Julie Lane-Gay, a native of Northern California, has been an avid gardener in the Vancouver area of British Columbia for the past twenty years. Her particular passions are for climbing plants such as clematis. In the 1990s, she ran a mail order nursery, Quail Hollow Climbers and Perennials; she continues to try any new clematis she can find.
Andrea Testa-Vought lives with her husband and two teenage children in Palo Alto, California, where she enjoys gardening in her Bernard Trainor designed garden. She is currently studying botanical illustration at the San Francisco Botanical Garden.
Paula Panich, a garden writer and writing teacher, lives in Los Angeles and in Idyllwild, California, where she rents a writing shack in the woods, barely disguised from its origins as a 1941 mail-order garage from Sears. She has recently fallen in love with the volcanic rock, grasses, lichens, and mosses of Iceland.

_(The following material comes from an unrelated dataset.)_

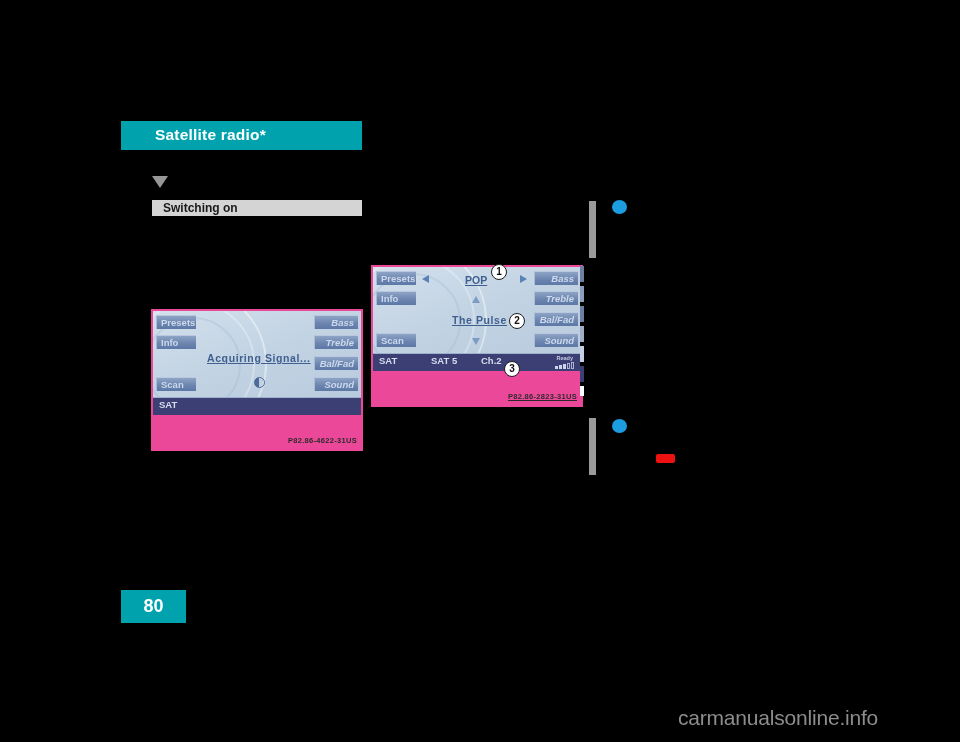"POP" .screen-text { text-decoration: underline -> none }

Craig Latker attended the University of California at Davis and Berkeley, receiving a degree in Landscape Architecture from Berkeley in 1983. He has over 20 years experience working as a landscape designer.

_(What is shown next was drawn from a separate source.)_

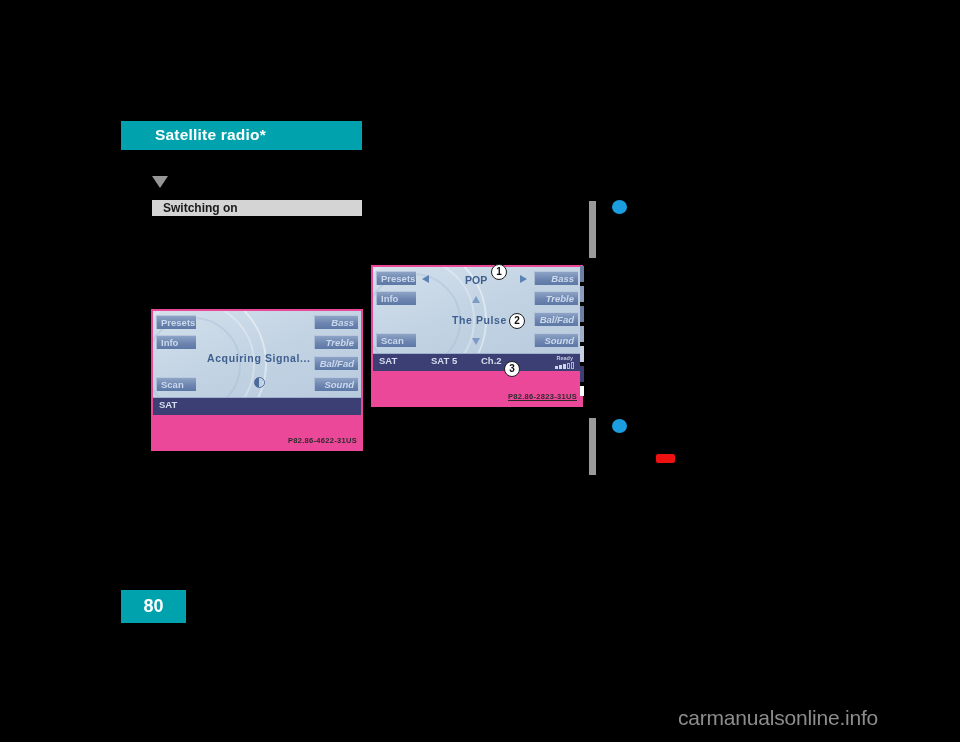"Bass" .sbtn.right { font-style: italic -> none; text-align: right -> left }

He has worked at a large interior landscape installation company and a boutique landscape design firm specializing in large estates and country homes. Seven years ago he founded Latker Design Solutions, where he specializes in residential projects of varying size. Craig has expertise in a wide range of design styles — from classic Provencal and English cottage, to mid-century modern, to ultra contemporary.
Craig is also a professional illustrator and designer, and has done work for non-profit organizations and publications such as Pacific Horticulture, the Nature Conservancy, Strybing Arboretum, and the University of California at Davis.
Robert D Raabe is Professor Emeritus of Plant Pathology at University of California, Berkeley. He introduced a faster method of composting was commonly known as the “Berkeley method” or “fast composting”, this method produces finished compost in as little as 14 to 21 days. He is also the author of The Ortho Home Gardener’s Problem Solver.
Debra Prinzing is the author of six books including The 50 Mile Bouquet: Local, Seasonal and Sustainable Flowers (St. Lynn’s Press, April 2012), created with Seattle photographer David Perry. Her feature stories on architecture and design appear regularly in the Los Angeles Times’ Home section. Debra’s new book, a solo project called slow flowers: Four Seasons of Locally Grown Bouquets from the Garden, Meadow and Farm, also from St. Lynn’s Press, will be published in February 2013. www.debraprinzing.com.
Frederique Lavoipierre is the volunteer manager at Santa Barbara Botanic Garden. She also teaches classes and workshops on many aspects of sustainable landscaping, including ecological principles, habitat gardens, beneficial insects, soil ecology, fresh-water ecology, and aquatic invertebrates.
Nan Sterman, a garden communicator, designer, and coach, lives in Encinitas, California. Her television show, “A Growing Passion,” newspaper and magazine articles have won awards from the Garden Writers Association. She is a founding board member of APLD San Diego, the author of California Gardener’s Guide, Volume II, and coauthor of Waterwise Plants for the Southwest. Her website is www.PlantSoup.com.
Bob Lilly is one of the original designers of the Northwest Perennial Alliance Borders at the Bellevue Botanical Garden. By day, he is a sales representative for several major nurseries in the Pacific Northwest. He also maintains the gardens at the houseboat community where he lives on Lake Union.
Richard G Turner Jr is the editor emeritus of Pacific Horticulture. After receiving degrees in architecture and landscape architecture from the University of Michigan more than thirty years ago, he escaped to California, where he has worked in the fields of garden design, public garden education and administration, and garden publishing. His small, chemical-free San Francisco garden provides habitat for wildlife while serving as a test ground for mediterranean-climate plants.